Помнил еще иные дворы в Шалове и Манькове: то свояки, то сваты чьи-то.
Теперь по травяным улицам ползала и попрыгивала новая Ключевая, новые дворы встали, повыгорели и повымерли старые, и затерялась память о многом…
И вот опять старый Лаврухин стал близким. Хоть ни у кого не прибавилось ничего, а все-таки веселей стало: все-таки на виду больше!
И еще, как совсем обтаяло и отошла земля, пригнал Николай Данилыч садовника с возом посадок; и только степлело и прилетели скворцы, повеселели в клейких листочках топольки, зелено закудрявились березки, тронуло бархатцем крыжовник, смородину и малину – и засверкало солнце в серебряном шаре на клумбе, в пионах. Заселились веселые, как из кости точенные, домики на шестах, стали скрипеть и трещать по утрам. Зашуршали в пролетцах теплого ветра вертушки на зеленой крыше, и молодо стал глядеть в долгие годы весь голубой, светлый, просторный дом, стал гореть на восход толстыми зеркалами окон в тюлевых занавесках.
И пригнал Николай Данилыч из Москвы молочную, черную с белым, холмогорку, тихого вороного коня, тяжелого, мохноногого, шелковой шерсти в масле; мягкую рессорную пролетку, чтобы ездить папаше в монастырь к обедне; широкую кованую телегу, чтобы возить припасы со станции, и к ней добрую брюхатенькую лошадку. Подарил на новоселье, для полного хозяйства, как молодым, белых гусей и уток, гнездо породистых кур, черных, с белыми ушками, – растрогало старика очень, – садок голубей-чистяков, что ходят на кругах и дают уют дому.
И стал тогда новый дом совсем как полная чаша. Гулко ревела в новом сарае холмогорка, трубила громче всех Ключевских коров, густо орал по зорям невиданный петух-лошадь; дробно кружились белые голуби.
И сразу обжитым стал смотреть новый двор Данилы Степаныча Лаврухина.
II
На Николин день справили новоселье: привезли пирог и кулич – хлеб-соль, освятили с иконами из Горбачева, опили. Бабы принесли городской крендель, получили за поздравление и до ночи гуляли по деревне и пели песни. И стал Данила Степаныч доживать новую, третью жизнь в уходе у обрадованной сестры Арины, высокой и костлявой, с замшенным от старости подбородком.

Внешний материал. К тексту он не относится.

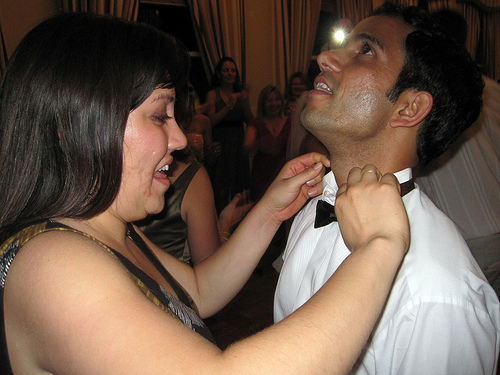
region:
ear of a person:
[383, 86, 436, 130]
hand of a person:
[327, 161, 416, 252]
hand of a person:
[261, 139, 339, 226]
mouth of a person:
[145, 153, 177, 190]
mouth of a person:
[307, 70, 333, 102]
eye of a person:
[149, 105, 171, 128]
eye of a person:
[357, 42, 380, 59]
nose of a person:
[314, 45, 345, 72]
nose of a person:
[160, 122, 193, 152]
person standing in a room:
[203, 53, 249, 161]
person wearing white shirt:
[242, 13, 498, 374]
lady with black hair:
[0, 13, 408, 371]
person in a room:
[200, 53, 257, 150]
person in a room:
[239, 80, 294, 173]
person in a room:
[282, 68, 316, 101]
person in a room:
[252, 3, 494, 374]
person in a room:
[0, 12, 414, 374]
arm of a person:
[131, 147, 340, 319]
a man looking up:
[274, 7, 496, 373]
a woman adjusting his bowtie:
[2, 9, 409, 367]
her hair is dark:
[0, 9, 187, 223]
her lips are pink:
[149, 158, 174, 193]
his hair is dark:
[375, 0, 487, 180]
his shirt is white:
[280, 170, 492, 372]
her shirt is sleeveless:
[2, 198, 231, 371]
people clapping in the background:
[185, 46, 323, 215]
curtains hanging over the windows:
[64, 0, 496, 93]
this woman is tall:
[205, 55, 257, 207]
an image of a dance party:
[6, 0, 498, 372]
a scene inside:
[6, 6, 485, 361]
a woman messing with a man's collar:
[2, 13, 396, 373]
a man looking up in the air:
[257, 0, 497, 372]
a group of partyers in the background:
[127, 44, 339, 319]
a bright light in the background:
[316, 17, 371, 64]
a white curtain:
[182, 4, 326, 125]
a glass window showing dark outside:
[118, 0, 220, 103]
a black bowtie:
[311, 173, 424, 234]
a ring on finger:
[355, 160, 386, 192]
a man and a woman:
[7, 4, 488, 374]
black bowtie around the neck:
[301, 175, 431, 240]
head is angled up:
[293, 8, 472, 186]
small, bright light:
[332, 25, 350, 46]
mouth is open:
[150, 156, 176, 188]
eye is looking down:
[149, 103, 176, 129]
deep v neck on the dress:
[250, 111, 289, 204]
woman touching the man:
[4, 1, 482, 374]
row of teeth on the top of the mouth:
[309, 76, 334, 96]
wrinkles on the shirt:
[464, 298, 495, 364]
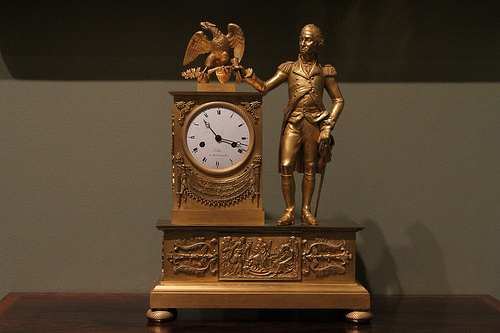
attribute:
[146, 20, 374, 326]
clock — patriotic, tacky, old, gold, small, golden, decorative, gold colored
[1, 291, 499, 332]
table — brown, wooden, dark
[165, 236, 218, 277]
design — golden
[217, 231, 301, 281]
design — golden, small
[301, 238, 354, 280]
design — golden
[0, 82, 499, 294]
wall — tan, gray, grey, in background, white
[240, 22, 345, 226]
image — gold, small, of soldier, golden, of man with cane, of george washington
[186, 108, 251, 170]
face — white, black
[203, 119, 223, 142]
hand — black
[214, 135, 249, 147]
hand — black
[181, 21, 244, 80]
eagle — gold, golden winged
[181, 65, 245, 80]
branch — golden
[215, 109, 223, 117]
roman numeral — black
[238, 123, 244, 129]
roman numeral — black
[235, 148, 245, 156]
roman numeral — black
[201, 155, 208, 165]
roman numeral — black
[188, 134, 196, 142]
roman numeral — black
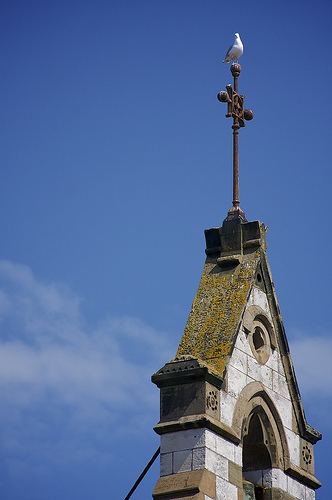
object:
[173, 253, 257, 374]
moss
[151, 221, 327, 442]
roof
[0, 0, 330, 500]
sky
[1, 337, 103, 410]
clouds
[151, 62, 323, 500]
building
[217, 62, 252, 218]
weather vane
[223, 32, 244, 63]
bird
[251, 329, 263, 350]
window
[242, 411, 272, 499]
window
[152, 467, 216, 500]
brown stone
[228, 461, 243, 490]
brown stone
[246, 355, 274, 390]
stones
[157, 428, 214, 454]
stones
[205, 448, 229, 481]
stones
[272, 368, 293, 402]
stones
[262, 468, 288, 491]
stones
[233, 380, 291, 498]
arch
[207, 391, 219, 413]
decorations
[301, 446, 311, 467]
decorations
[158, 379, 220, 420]
block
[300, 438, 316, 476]
block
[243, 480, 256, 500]
bell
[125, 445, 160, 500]
brace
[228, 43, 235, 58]
feathers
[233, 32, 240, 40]
head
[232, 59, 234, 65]
legs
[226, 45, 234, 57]
wing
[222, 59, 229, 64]
tail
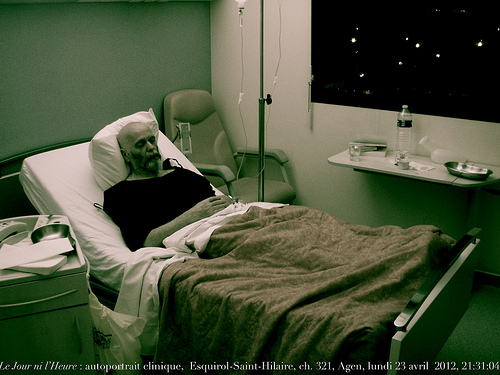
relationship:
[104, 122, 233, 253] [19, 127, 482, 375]
man in bed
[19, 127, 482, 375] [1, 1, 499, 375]
bed in hospital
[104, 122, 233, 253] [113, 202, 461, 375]
man under a blanket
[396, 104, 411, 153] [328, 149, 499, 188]
bottle on a shelf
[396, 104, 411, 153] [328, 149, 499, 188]
bottle on shelf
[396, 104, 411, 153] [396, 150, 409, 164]
bottle has water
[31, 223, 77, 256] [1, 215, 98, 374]
bed pan on table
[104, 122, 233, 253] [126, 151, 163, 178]
man has a facial hair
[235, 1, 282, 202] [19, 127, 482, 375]
tubing near bed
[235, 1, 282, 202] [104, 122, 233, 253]
tubing attached to man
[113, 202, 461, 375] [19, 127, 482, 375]
blanket on bed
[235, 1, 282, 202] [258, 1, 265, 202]
tubing hanging from a post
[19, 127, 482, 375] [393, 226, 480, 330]
bed has a rail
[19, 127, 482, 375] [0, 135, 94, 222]
bed has a headboard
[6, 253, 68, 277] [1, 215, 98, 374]
book on table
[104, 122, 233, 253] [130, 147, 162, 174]
man has facial hair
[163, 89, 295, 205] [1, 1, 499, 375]
chair in hospital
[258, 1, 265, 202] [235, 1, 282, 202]
post for tubing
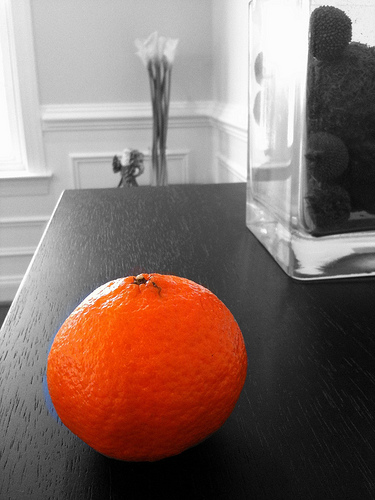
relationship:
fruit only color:
[40, 263, 249, 464] [49, 272, 247, 462]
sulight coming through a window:
[3, 101, 20, 172] [0, 1, 53, 198]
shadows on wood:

Восьмой десяток доживала Арина, а все была пряма и строга взглядом, как и лет двадцать назад: не трогало и не гнуло ее время. Ходила твердо и широко, деловито постукивала корчагами в печке еще могла угрызть корку. И хоть звали ее ребятишки бородулей, а как что – ниток ли на змей, сахарку ли кусочек – топтались под окнами. И хоть звали ее бабы горбоносой, через нее доходили до Лаврухиных.
Стал Данила Степаныч жить под ее уходом.
В теплые дни ходил по садику, с палочкой, в мягких сапожках на заячьем меху и в теплом пальто, прикармливал голубей, поглядывал на глинистые обрывы над речкой, поросшие мелкой березкой-веничком, все такие же, как и семьдесят лет назад. И рад был, что опять здесь и опять все по-старому. И было ему покойно: было все хорошо теперь, а будет… и будет тоже все хорошо. Слава тебе, Господи… слава твоему солнышку!…
А солнышко хорошо грело, если сесть на припор, на новой широкой скамеечке, со спинкой, снаружи палисадника, с видом на лужок улицы, по которому прыгают ребятишки. И ребятишки все те же, белоголовые, звонкие, так же гоняют шара и отщелкивают чижа. И так же мычит под ветлой, напротив, беломорденький, лопоухий рыжий телок, сохнут на бревнах рубахи. И бревна те же, кривые, серые, и травка из-под них растет та же – крапива и просвирник. И краснеет в елках сосняк на горах, за речкой, и лавы на речке все на том же месте.